Oh, the darling!” said Margaret when she saw Arch. “Oh my sweetheart! Lift me up! Lift me up so I can kiss you!”
He did. He scooped her up in the way of Rhett Butler, or the Creature from the Black Lagoon. She kissed his cheek and beamed.
“Now I’m done for,” she said happily.
“Done for, Mother?” Cracker asked.
“Taken care of,” said Margaret. “Now we’ll be all right, won’t we.”
Years ago Amy had so relentlessly admired a neighbor girl’s canopy bed that it had been given to her, and it was here, after dinner with his mother, his wife, his daughter and grandson, that Arch Truitt was put to sleep his first night back in Salford. It struck him as unhealthy, or spiritually unsound, to sleep under a canopy. Your hopes would fester and choke you. Your nightmares would never dissipate. Eventually he got up, found Amy’s plaid-and-duck-patterned sleeping bag in her closet, and went to sleep in the little room between bedrooms that had once been the nursery.
Even he was not sure why he’d gone there. To be close to his mother, or to Cracker? Like a spy or a household pet? The sleeping bag was soft and musty, like a chrysalis. Perhaps he would bust out a new man. He could hear the noises of the women on either side of him, lights snapping off and on, creaking beds, sighs unintended for the ears of men, which he was stunned to realize sounded exactly the same as the other sort. All those years it wasn’t him that caused that exasperated noise he could never decode, the satisfied noise! It was life itself!

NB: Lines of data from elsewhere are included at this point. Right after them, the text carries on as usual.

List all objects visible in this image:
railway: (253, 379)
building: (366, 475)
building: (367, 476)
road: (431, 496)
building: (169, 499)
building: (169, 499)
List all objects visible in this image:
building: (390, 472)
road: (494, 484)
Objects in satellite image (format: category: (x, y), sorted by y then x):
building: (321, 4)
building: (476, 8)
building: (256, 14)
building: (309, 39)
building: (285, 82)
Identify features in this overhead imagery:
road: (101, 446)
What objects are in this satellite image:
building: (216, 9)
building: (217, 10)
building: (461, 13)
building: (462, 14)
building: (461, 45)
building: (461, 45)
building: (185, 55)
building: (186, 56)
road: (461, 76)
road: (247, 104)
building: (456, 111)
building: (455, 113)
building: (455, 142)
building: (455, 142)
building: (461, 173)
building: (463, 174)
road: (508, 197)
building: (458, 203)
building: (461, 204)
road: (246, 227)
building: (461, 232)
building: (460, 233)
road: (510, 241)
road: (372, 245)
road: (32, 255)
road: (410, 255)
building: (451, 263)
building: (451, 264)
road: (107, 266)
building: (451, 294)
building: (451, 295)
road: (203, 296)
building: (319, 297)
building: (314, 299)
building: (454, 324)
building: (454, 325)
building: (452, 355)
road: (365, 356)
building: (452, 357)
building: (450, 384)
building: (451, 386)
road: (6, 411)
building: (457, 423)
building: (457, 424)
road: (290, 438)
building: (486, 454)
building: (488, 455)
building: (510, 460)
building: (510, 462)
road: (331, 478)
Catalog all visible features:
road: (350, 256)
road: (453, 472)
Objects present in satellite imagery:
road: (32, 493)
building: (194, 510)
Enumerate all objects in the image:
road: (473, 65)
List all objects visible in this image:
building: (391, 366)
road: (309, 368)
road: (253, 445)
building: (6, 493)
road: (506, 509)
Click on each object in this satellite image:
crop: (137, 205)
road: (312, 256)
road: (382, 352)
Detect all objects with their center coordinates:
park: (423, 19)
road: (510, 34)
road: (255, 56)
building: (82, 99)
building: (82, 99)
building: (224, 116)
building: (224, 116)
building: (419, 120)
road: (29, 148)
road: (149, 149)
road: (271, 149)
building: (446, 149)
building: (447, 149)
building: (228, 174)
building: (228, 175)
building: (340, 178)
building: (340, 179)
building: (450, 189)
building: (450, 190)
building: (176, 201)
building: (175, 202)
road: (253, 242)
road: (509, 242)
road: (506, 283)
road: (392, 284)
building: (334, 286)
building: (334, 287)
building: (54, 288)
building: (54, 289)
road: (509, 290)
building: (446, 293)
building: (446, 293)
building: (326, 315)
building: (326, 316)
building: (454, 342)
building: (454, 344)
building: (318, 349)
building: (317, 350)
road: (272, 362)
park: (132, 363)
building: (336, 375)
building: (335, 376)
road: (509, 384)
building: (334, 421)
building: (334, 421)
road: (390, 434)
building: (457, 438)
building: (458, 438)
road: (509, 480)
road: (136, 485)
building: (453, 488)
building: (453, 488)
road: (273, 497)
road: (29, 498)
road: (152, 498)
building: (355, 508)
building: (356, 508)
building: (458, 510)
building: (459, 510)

He hadn’t brought a pillow; he could feel the seams between the floorboards with the back of his head as he tilted back to look out the one window in the room. What he could see: tree branches and stars, the mobile light of satellites, or UFOs, or meteors. When he was a young man the mysteries of the world seemed like generosity—you can think anything you want! Now the universe withheld things. It was like luck. Luck once meant anything could happen. Now it meant he was doomed. But maybe it didn’t need to.
Maybe he could have this one thing he had loved and never stopped wanting. To be part of a family. To be loved by his wife.
Cracker snored. His mother cried in her dreams. He fell asleep, of course. He was Arch Truitt. Longest love story in his life.
He was woken in the dark by Cracker tripping over his toes.
“What are you doing here?” Then, “She’s crying.”
“I know she’s crying.”
“Then why are you asleep.”
He stood up in the sleeping bag then let it fall around his ankles, stepped out of it. Sleepy whimpering in the other room, and Cracker’s familiar shushing, ssh, you’re all right, I’m right here. He went in. His mother was in the covers up to her neck. She had the puppety look of the dentureless, and he thought if there was life on other planets, and they did come to take us over, they would look for the sad creatures who kept their teeth outside their bodies at night.
“She didn’t even wake up,” said Cracker. She slept in the same sort of long loose nightgown she always had, which concealed the shape of her body with its shape and revealed it with its sheerness. White, with one pale pink rose at her breastbone. “Why were you sleeping on the floor, funny man?”
The funny man said, “I missed you.”
In north Salford, by the fens, lived a woman who could not stop adopting wild animals. This was in the olden days. As a child she took in frogs and snakes and pantry mice. Then rats. A raccoon, a possum. She eyed a skunk but drew the line. The animals chewed the walls of her little house. It was their house, too. The neighbors called the police.
“Humans were not designed to live with animals,” the visiting policeman said to the woman.